**Working data**
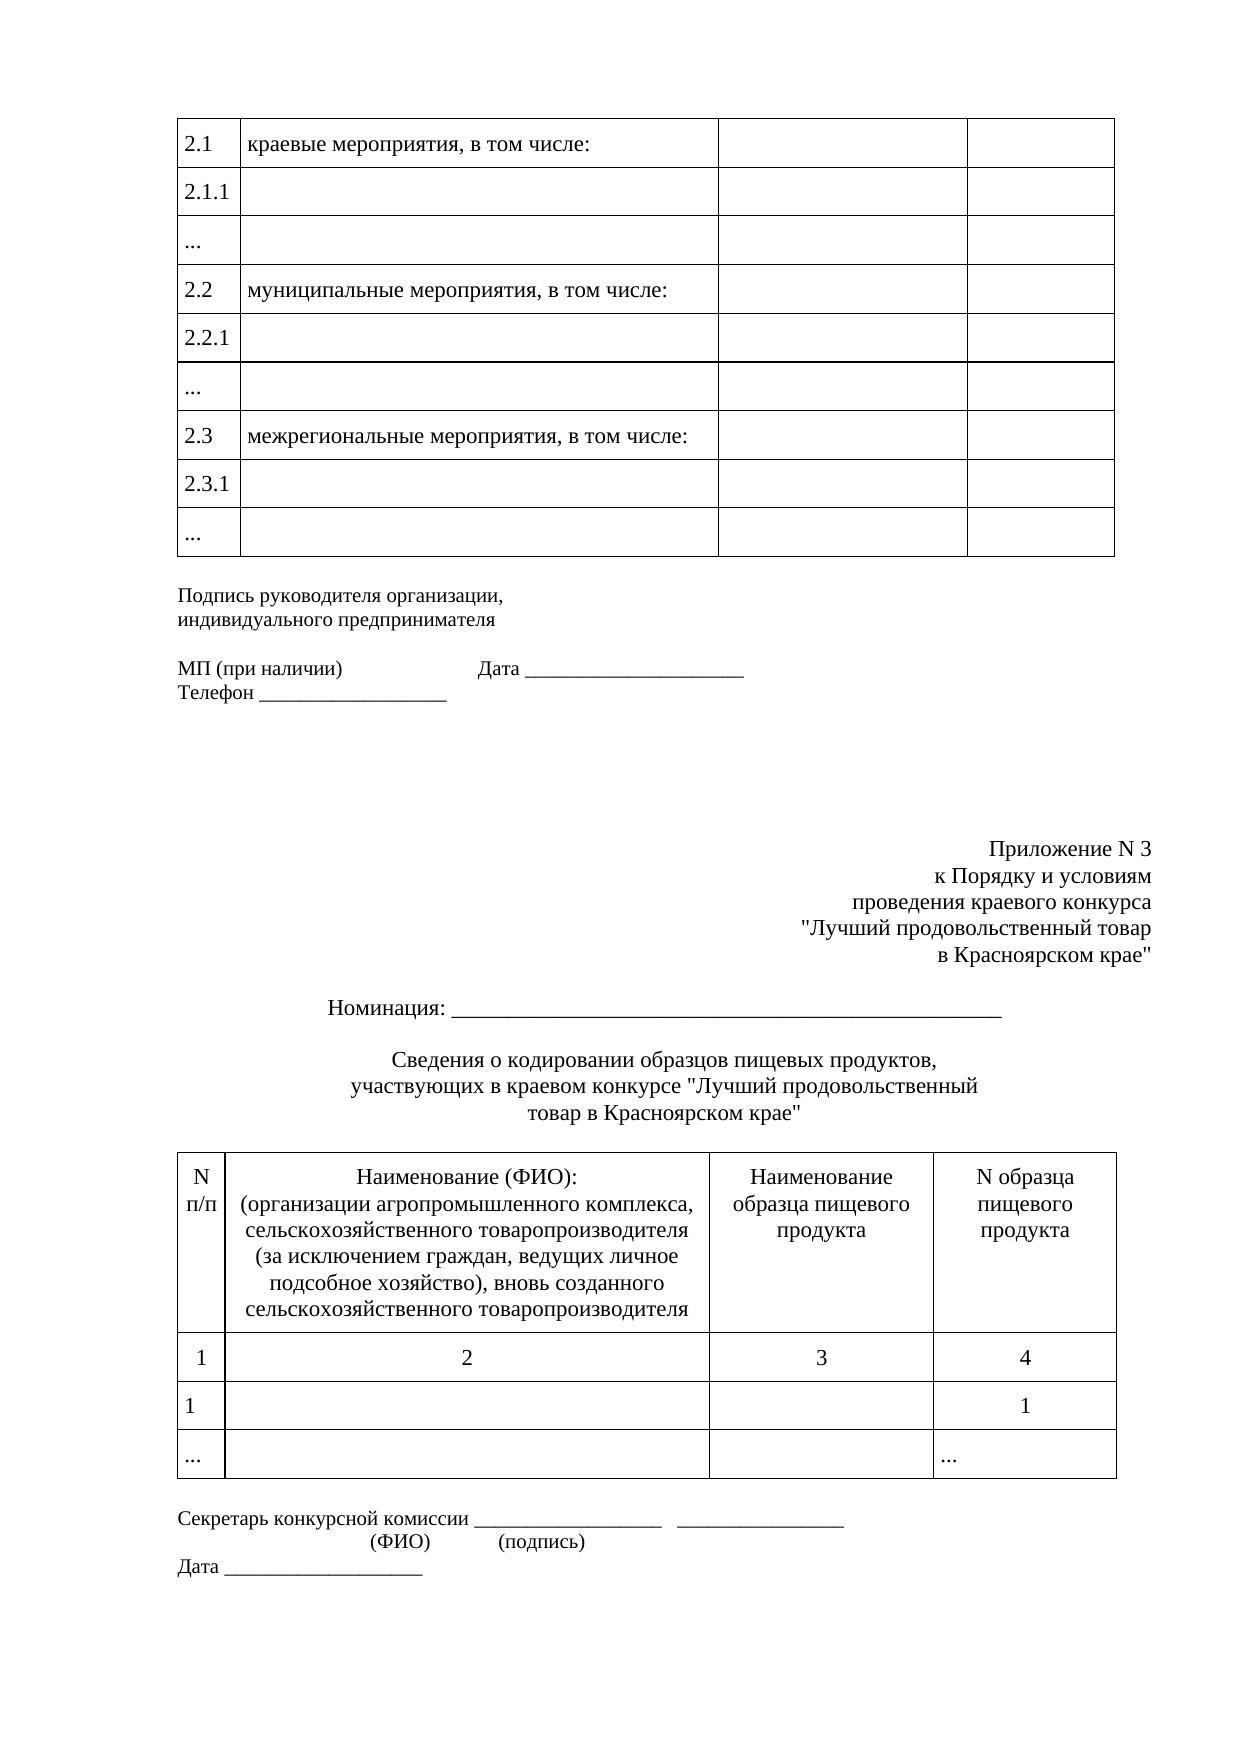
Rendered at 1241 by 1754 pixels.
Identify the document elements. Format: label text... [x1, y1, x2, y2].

table_cell 2.3.1 [178, 460, 240, 507]
table_cell ... [178, 1430, 224, 1478]
table_cell 2.2.1 [178, 314, 240, 361]
table_cell [719, 411, 967, 459]
table_cell [968, 508, 1114, 556]
text в Красноярском крае" [177, 941, 1152, 967]
table_cell краевые мероприятия, в том числе: [241, 119, 718, 167]
text Секретарь конкурсной комиссии __________________ ________________ [177, 1505, 1152, 1529]
table_cell ... [178, 216, 240, 264]
table_cell [968, 460, 1114, 507]
table_cell 2 [226, 1333, 709, 1381]
table_cell 1 [178, 1382, 224, 1429]
text (ФИО) (подпись) [177, 1529, 1152, 1553]
table_cell ... [178, 363, 240, 410]
text к Порядку и условиям [177, 862, 1152, 888]
table_cell [710, 1382, 933, 1429]
table_cell [968, 216, 1114, 264]
table_cell [968, 363, 1114, 410]
table_cell [968, 411, 1114, 459]
table_header N образца пищевого продукта [934, 1153, 1116, 1332]
table_cell [241, 168, 718, 215]
table_header Наименование образца пищевого продукта [710, 1153, 933, 1332]
table_cell [719, 508, 967, 556]
table_cell [241, 508, 718, 556]
table_cell [241, 363, 718, 410]
table_cell [241, 314, 718, 361]
table_cell [968, 314, 1114, 361]
table_cell 1 [178, 1333, 224, 1381]
table_cell 3 [710, 1333, 933, 1381]
table_cell [719, 168, 967, 215]
table_cell [968, 265, 1114, 313]
table_cell 4 [934, 1333, 1116, 1381]
table_cell [968, 168, 1114, 215]
table_cell [241, 216, 718, 264]
text МП (при наличии) Дата _____________________ [177, 656, 1152, 679]
table_cell [226, 1430, 709, 1478]
table_cell межрегиональные мероприятия, в том числе: [241, 411, 718, 459]
text проведения краевого конкурса [177, 888, 1152, 914]
table_cell 2.1.1 [178, 168, 240, 215]
table_cell [719, 363, 967, 410]
text Дата ___________________ [177, 1553, 1152, 1578]
table_cell [968, 119, 1114, 167]
table_cell [719, 216, 967, 264]
text Сведения о кодировании образцов пищевых продуктов, [177, 1046, 1152, 1073]
table_cell ... [934, 1430, 1116, 1478]
text "Лучший продовольственный товар [177, 914, 1152, 941]
table_cell [710, 1430, 933, 1478]
table_header Наименование (ФИО): (организации агропромышленного комплекса, сельскохозяйственного товаропроизводителя (за исключением граждан, ведущих личное подсобное хозяйство), вновь созданного сельскохозяйственного товаропроизводителя [226, 1153, 709, 1332]
text Телефон __________________ [177, 679, 1152, 704]
table_cell [226, 1382, 709, 1429]
table_cell муниципальные мероприятия, в том числе: [241, 265, 718, 313]
text Номинация: ________________________________________________ [177, 993, 1152, 1020]
text Приложение N 3 [177, 835, 1152, 862]
table_cell [719, 265, 967, 313]
text Подпись руководителя организации, [177, 583, 1152, 607]
text индивидуального предпринимателя [177, 607, 1152, 631]
table_cell [241, 460, 718, 507]
table_cell 1 [934, 1382, 1116, 1429]
table_cell [719, 460, 967, 507]
table_cell 2.1 [178, 119, 240, 167]
text участвующих в краевом конкурсе "Лучший продовольственный [177, 1073, 1152, 1099]
table_cell 2.2 [178, 265, 240, 313]
text товар в Красноярском крае" [177, 1099, 1152, 1125]
table_cell [719, 119, 967, 167]
table_cell ... [178, 508, 240, 556]
table_cell 2.3 [178, 411, 240, 459]
table_cell [719, 314, 967, 361]
table_header N п/п [178, 1153, 224, 1332]
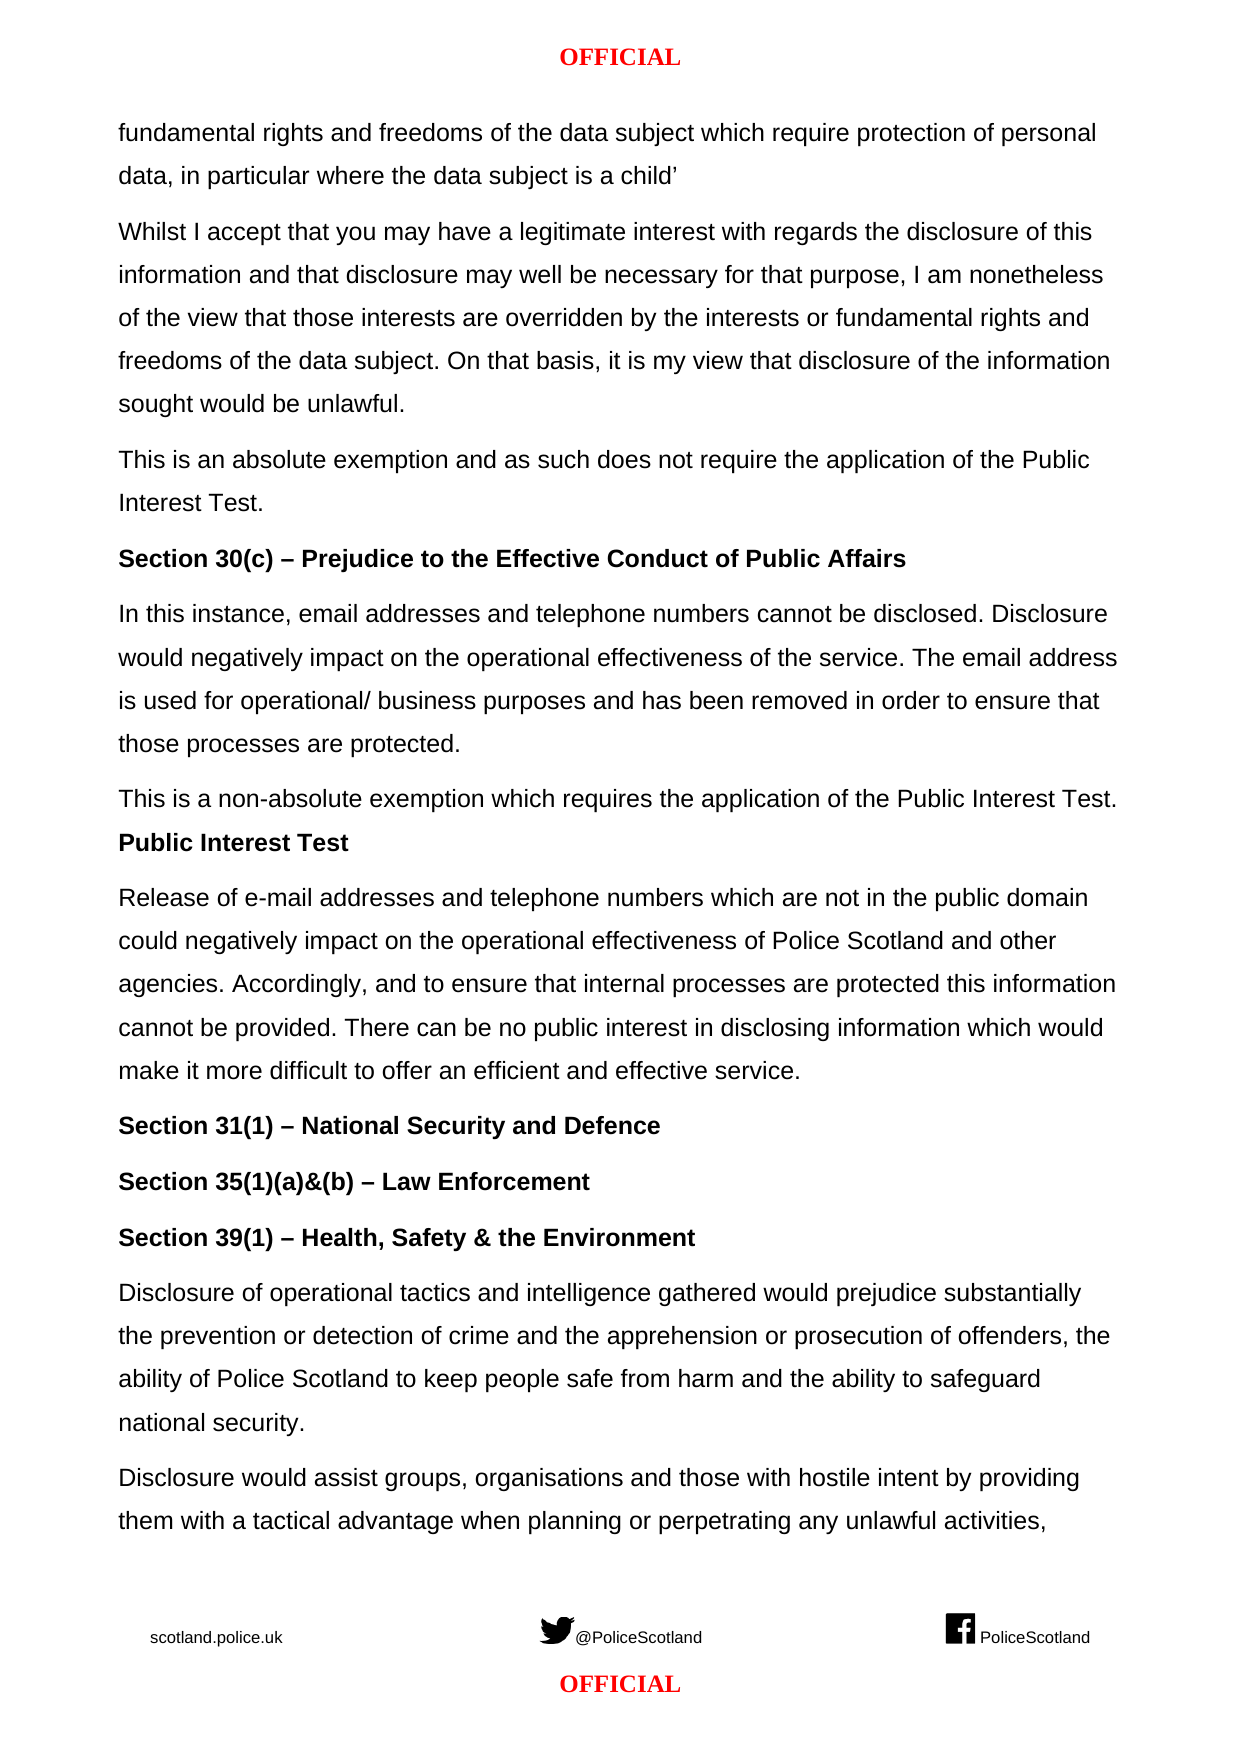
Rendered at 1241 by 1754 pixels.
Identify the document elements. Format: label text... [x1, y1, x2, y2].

**Work item**
A single number is the whole answer: how many lines in the listing contain "числе"?

**Task result**
3